__Aim of the task__. Find the word "linejoin" in the listing. Copy out each line where it occurs.

__Supplied records__.
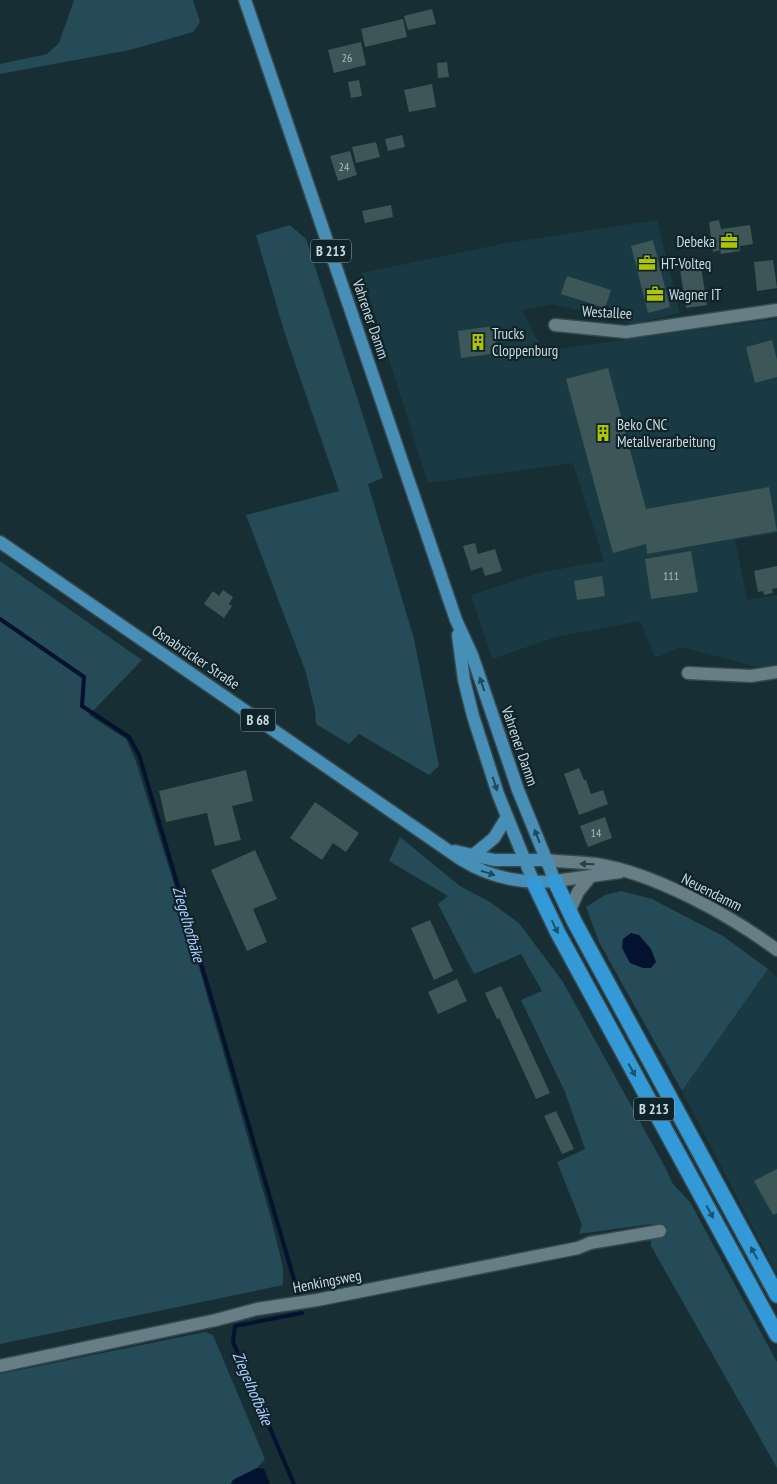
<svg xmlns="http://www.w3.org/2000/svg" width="777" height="1484" font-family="'PT Sans Narrow',sans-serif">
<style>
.built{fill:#1a3a43}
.green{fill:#244b57}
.water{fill:#03122f}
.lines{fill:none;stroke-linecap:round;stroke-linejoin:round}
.stream{stroke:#03122f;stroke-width:4}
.building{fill:#3d5758}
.minor-casing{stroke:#36494e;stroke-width:15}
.major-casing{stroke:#36494e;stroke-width:15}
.highway-casing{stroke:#36494e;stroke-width:18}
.minor{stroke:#667f86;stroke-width:12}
.major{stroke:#478fb7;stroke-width:12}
.highway{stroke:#339ad7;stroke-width:15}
.oneway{fill:#21495c}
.oneway2{fill:#283f46}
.oneway3{fill:#1c5370}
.labels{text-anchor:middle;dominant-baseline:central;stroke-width:4.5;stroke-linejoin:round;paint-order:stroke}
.number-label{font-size:12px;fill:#a9b9bc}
.shield{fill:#0d242b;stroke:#93a3a8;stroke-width:1}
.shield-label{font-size:14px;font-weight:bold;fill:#cddade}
.poi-label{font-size:15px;fill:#cddade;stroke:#0d242b;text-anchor:start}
.street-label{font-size:15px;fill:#cddade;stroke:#0d242b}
.water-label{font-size:16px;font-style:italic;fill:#b2cfff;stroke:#0d242b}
</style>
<rect width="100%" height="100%" fill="#172e35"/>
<g class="built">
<polygon points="657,220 680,313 633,324 552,304 522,310 543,351 777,319 777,533 735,540 747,600 777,595 777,664 758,667 681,647 655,658 640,621 556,637 492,659 471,595 539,573 604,561 573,463 428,483 362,273 506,243"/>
<polygon points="768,969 777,977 777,1274 682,1091"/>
</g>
<g class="green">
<polygon points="74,0 193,0 200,22 193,32 130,50 0,74 0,64 47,54 59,43"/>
<polygon points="290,225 306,239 383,478 368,484 414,639 439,766 429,775 359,734 349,744 316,724 315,710 305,670 246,515 339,491 285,334 256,235"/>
<polygon points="0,561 142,660 89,715 126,739 135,759 185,919 272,1222 283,1268 283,1285 0,1344"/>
<polygon points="400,837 460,886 490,902 519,923 563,982 665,1167 673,1184 690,1202 777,1362 777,1468 651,1246 651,1224 579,1234 582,1225 557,1162 585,1149 565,1092 521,1000 542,991 521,954 474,974 438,904 448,896 389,861"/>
<polygon points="621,891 652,899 723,936 768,969 682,1091 599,942 586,907 605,895"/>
<polygon points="205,1332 213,1335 265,1459 257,1468 233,1480 231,1484 0,1484 0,1374"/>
</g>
<g class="water">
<polygon points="631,933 639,935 651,949 656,962 651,968 643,968 630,963 622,948 623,939"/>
<polygon points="257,1468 264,1469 270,1484 231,1484 233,1480"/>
</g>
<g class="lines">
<g class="stream">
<polyline points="0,619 84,677 82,706 129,737 139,755 222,1034 298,1293"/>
<polyline points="294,1484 233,1342 235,1326 302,1313"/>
</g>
</g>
<g class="building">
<polygon points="432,9 436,24 408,30 404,16"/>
<polygon points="403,19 407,37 365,47 361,29"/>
<polygon points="361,42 366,65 334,73 328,50"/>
<polygon points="447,62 449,77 438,78 437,63"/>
<polygon points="359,80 362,96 351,98 348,82"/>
<polygon points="432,84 436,107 409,112 404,90"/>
<polygon points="402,135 405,147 388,151 385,139"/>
<polygon points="376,142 380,157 356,163 352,147"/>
<polygon points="350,151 357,175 338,181 330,156"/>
<polygon points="391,205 393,217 365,223 362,211"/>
<polygon points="719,220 721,229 750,225 753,244 740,246 740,251 721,254 720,250 713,252 709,222"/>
<polygon points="653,240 670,307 648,313 631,246"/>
<polygon points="700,260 707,305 686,308 679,263"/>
<polygon points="773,260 777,288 757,291 754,262"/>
<polygon points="567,276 611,290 605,308 561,294"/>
<polygon points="494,326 498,353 461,358 458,331"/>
<polygon points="772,340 777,360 777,377 755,383 746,347"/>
<polygon points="608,368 646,509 769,487 777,531 647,554 646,544 613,553 566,379"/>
<polygon points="475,543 478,554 495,549 502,571 485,576 482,567 471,571 463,546"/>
<polygon points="691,551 698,592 651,599 645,559"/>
<polygon points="777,566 777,588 772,589 773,593 764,595 763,591 758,592 754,571"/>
<polygon points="602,576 605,596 577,600 574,581"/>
<polygon points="223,590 233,597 229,604 232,606 224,618 204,604 213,591 219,596"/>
<polygon points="579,768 584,780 586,780 591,794 603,790 608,804 579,815 564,774"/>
<polygon points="246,770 253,801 232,806 241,840 215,846 207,813 166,822 159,791"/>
<polygon points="315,802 359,833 346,852 333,843 322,860 290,838"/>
<polygon points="605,817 612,838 588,847 580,826"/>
<polygon points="255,850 277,899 253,909 267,942 247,951 211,870"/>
<polygon points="430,920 453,971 434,980 411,928"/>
<polygon points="457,979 467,1001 438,1014 428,992"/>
<polygon points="501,986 550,1093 536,1099 499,1018 497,1019 485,993"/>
<polygon points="556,1111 574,1149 562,1154 544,1116"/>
<polygon points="777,1169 777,1213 773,1215 754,1181"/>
</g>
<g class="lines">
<g class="minor-casing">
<g id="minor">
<polyline points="555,325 626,332 777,310"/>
<polyline points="688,673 751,676 777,672"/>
<path d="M546,860c17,2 33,2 50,4 58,9 134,51 181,86"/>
<polyline points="555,881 620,872"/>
<polyline points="569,912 578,892 590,877"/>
<polyline points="0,1366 216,1320 257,1309 317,1300 578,1248 590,1243 660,1231"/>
</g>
</g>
<g class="major-casing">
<g id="major">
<path d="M0,542l462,318c29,18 59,24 93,21l-37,-91 -46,-135 -16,-35 -211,-620"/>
<polyline points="458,635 464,680 473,716 498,794 534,883"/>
<polyline points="455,851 494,860 546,860"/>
<polyline points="472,856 494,838 507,817"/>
</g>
</g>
<g class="highway-casing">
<g id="highway">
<polyline points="555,881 574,921 777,1295"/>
<polyline points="534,883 558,933 777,1335"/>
</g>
</g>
<use href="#minor" class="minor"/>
<use href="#major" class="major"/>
<use href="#highway" class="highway"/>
</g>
<defs><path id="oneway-solid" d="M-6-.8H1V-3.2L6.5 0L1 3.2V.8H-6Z" transform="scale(1.25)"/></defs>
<g class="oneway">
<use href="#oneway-solid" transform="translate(482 684) rotate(-109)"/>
<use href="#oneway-solid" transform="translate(495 784) rotate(72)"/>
<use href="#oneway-solid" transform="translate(537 836) rotate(-112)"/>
<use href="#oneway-solid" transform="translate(488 873) rotate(18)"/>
</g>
<use class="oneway2" href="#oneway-solid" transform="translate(587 864) rotate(-178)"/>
<g class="oneway3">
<use href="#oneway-solid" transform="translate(555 927) rotate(64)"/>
<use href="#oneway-solid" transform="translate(632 1070) rotate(61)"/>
<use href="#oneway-solid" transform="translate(710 1212) rotate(61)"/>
<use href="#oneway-solid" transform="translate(754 1253) rotate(-119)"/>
</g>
<defs>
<g id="office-bare" transform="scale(1.35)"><path d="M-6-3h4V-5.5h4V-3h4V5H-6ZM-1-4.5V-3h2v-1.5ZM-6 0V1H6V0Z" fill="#afc504" stroke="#0d242b" stroke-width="2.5" paint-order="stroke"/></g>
<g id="building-bare" transform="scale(1.35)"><path d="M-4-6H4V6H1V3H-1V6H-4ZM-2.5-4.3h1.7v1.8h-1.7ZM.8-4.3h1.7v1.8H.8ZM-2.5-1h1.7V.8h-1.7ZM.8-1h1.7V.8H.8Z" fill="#afc504" stroke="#0d242b" stroke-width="2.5" paint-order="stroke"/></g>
</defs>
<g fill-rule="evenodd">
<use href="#office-bare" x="729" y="241"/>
<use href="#office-bare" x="647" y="263"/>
<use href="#office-bare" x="655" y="294"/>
<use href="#building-bare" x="478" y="342"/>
<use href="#building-bare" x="603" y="433"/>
</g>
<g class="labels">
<g class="number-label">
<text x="347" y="57">26</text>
<text x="344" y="166">24</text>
<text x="671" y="575">111</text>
<text x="596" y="832">14</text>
</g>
<g class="shield">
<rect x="311" y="239.5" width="40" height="23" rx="4"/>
<rect x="240.5" y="708.5" width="35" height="23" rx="4"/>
<rect x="634" y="1097.5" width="40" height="23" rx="4"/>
</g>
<g class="shield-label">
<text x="331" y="251">B 213</text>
<text x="258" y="720">B 68</text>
<text x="654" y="1109">B 213</text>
</g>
<g class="poi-label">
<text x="715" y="241" text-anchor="end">Debeka</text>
<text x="661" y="263">HT-Volteq</text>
<text x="669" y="294">Wagner IT</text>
<text x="492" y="333">Trucks<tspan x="492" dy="17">Cloppenburg</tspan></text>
<text x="617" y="424">Beko CNC<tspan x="617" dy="17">Metallverarbeitung</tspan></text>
</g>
<g class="street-label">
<text transform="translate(607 312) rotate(3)">Westallee</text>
<text transform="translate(371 319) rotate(71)">Vahrener Damm</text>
<text transform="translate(196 657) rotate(34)">Osnabrücker Straße</text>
<text transform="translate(520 746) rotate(71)">Vahrener Damm</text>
<text transform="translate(712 892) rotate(27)">Neuendamm</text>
<text transform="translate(327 1281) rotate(-11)">Henkingsweg</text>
</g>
<g class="water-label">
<text transform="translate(189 924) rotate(74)">Ziegelhofbäke</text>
<text transform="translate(253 1388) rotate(67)">Ziegelhofbäke</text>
</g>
</g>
</svg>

__Solution for this task__.
.lines{fill:none;stroke-linecap:round;stroke-linejoin:round}
.labels{text-anchor:middle;dominant-baseline:central;stroke-width:4.5;stroke-linejoin:round;paint-order:stroke}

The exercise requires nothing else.